Interesting, some headsails like a tight luff for sailing closer to the wind (jib, Screecher/hooter) and looser to sail deeper. True? Why would a cat assymetrical spin be different?

I am not doubting the accuracy of your trim method, but may do some testing. I am assuming you loosen the spin/gen because it is fuller than the jib/screecher and you need the extra "play" to effectively trim the luff curl. I wonder at what "fullness" of sail cut that it becomes beneficial to ease the luff?

What about symmetrical spins? I thought you eased the spin halyard tension to go deep and tighten to go high (thinking of J-22). Mmmmm....may not be applicable since the speeds/apparent wind are so much different.

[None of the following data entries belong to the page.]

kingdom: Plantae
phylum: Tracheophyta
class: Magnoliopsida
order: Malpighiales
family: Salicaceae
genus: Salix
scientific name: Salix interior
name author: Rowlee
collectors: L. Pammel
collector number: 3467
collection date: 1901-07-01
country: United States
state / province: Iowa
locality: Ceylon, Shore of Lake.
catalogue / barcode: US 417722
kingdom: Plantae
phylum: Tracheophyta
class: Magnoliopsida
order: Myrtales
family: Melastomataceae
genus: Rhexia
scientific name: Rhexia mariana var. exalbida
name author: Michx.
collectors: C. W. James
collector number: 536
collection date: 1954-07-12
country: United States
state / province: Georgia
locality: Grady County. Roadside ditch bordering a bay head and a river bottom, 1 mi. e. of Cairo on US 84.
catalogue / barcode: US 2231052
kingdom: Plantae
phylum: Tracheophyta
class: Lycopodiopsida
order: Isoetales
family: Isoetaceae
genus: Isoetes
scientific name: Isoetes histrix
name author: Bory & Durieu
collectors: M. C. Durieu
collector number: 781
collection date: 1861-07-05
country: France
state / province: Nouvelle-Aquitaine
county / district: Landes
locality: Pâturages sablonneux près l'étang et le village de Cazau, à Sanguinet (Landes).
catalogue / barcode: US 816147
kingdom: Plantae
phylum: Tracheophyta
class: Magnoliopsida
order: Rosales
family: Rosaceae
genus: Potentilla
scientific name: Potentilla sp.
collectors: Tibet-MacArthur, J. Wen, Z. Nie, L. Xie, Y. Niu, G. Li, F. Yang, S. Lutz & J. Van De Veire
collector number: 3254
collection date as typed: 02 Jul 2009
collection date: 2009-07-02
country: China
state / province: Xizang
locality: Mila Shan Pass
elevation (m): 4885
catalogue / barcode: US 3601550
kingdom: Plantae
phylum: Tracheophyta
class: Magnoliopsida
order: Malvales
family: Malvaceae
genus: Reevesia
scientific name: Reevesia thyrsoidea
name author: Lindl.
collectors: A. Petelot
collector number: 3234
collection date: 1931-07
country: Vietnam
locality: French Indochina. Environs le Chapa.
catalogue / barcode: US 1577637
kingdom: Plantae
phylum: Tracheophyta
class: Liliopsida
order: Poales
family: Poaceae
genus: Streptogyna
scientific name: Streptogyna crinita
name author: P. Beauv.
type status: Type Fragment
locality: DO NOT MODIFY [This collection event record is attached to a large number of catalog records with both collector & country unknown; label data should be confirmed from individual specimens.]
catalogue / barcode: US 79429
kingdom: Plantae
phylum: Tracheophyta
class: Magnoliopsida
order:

The soft-luff spinnaker is designed for an apparent wind angle around 90 degrees. If you are trying to run it considerably higher, the front collapses because it is so full and soft. I'm not sure if the sail actually flattens when you ease the tack line or if it helps because it simply lets the sail rotate around to the side more where it can catch wind at a better angle. While this does help keep the sail full it makes the sailing goove extremely narrow and the spin sheet loads are really tough on the crew. We spent about 50% of last year's Tybee tight reaching with the chute. The angle was so high that we were probably only gaining about 1/10 of a knot.